Exercise directions: Can you write out the lines from the one with "Please work out" to the one with "dist [0.078599, -0.136055]", swapping "median scene depth" for "mean scene depth" and keeping everything else the same?

---- Available records

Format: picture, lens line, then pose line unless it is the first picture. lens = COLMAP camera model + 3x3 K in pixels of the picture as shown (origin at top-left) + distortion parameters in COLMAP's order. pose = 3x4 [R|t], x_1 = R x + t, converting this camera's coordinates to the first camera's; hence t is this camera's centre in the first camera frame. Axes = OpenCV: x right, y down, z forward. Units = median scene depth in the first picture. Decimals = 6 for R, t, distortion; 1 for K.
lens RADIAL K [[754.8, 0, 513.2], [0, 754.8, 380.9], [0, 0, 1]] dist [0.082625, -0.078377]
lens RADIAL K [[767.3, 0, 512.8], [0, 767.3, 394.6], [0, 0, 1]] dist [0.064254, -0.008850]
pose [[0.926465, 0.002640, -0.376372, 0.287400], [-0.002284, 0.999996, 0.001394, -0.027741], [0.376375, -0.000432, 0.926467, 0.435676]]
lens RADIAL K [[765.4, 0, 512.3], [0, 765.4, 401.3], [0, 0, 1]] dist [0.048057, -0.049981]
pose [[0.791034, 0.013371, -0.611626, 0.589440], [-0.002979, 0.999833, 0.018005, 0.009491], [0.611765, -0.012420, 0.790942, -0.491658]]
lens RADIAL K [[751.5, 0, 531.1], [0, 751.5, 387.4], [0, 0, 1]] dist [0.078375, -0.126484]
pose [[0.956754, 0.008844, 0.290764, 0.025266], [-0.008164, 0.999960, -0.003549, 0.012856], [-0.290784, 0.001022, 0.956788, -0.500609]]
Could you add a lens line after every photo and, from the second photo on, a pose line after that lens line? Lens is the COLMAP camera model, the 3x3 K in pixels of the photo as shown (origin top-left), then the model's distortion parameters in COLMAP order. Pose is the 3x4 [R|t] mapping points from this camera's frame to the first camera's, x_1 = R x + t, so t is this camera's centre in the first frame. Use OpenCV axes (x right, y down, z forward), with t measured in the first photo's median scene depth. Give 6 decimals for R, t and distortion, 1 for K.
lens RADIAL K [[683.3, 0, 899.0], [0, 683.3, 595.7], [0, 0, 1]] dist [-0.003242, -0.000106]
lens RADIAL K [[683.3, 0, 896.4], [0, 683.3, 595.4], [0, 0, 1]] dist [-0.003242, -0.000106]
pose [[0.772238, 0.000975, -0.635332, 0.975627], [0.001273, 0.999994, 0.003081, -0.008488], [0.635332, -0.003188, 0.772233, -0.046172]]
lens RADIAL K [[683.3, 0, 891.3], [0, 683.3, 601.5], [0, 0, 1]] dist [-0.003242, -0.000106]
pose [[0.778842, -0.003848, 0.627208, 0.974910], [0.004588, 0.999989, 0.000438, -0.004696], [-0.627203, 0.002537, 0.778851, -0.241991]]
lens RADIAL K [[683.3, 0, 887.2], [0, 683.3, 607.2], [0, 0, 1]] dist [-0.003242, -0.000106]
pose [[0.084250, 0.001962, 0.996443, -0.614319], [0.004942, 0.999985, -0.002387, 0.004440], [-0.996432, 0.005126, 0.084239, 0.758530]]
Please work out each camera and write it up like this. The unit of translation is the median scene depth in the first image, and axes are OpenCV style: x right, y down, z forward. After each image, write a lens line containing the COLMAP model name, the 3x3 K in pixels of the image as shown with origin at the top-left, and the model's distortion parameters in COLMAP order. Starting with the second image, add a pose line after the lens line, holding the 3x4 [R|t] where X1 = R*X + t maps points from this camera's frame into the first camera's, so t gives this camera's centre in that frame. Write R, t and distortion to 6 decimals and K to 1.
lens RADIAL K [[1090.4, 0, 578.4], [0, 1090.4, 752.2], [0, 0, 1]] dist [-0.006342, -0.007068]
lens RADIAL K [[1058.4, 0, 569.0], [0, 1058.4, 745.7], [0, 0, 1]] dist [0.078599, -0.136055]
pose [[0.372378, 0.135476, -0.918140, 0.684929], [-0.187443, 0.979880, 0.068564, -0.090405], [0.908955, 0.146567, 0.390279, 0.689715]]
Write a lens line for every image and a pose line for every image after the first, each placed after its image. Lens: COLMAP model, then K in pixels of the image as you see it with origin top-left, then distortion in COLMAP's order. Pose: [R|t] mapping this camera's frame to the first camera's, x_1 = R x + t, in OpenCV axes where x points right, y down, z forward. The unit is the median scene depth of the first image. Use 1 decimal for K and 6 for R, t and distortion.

--------

Answer below:
Please work out each camera and write it up like this. The unit of translation is the mean scene depth in the first image, and axes are OpenCV style: x right, y down, z forward. After each image, write a lens line containing the COLMAP model name, the 3x3 K in pixels of the image as shown with origin at the top-left, and the model's distortion parameters in COLMAP order. Starting with the second image, add a pose line after the lens line, holding the 3x4 [R|t] where X1 = R*X + t maps points from this camera's frame into the first camera's, so t gives this camera's centre in that frame. Write R, t and distortion to 6 decimals and K to 1.
lens RADIAL K [[1090.4, 0, 578.4], [0, 1090.4, 752.2], [0, 0, 1]] dist [-0.006342, -0.007068]
lens RADIAL K [[1058.4, 0, 569.0], [0, 1058.4, 745.7], [0, 0, 1]] dist [0.078599, -0.136055]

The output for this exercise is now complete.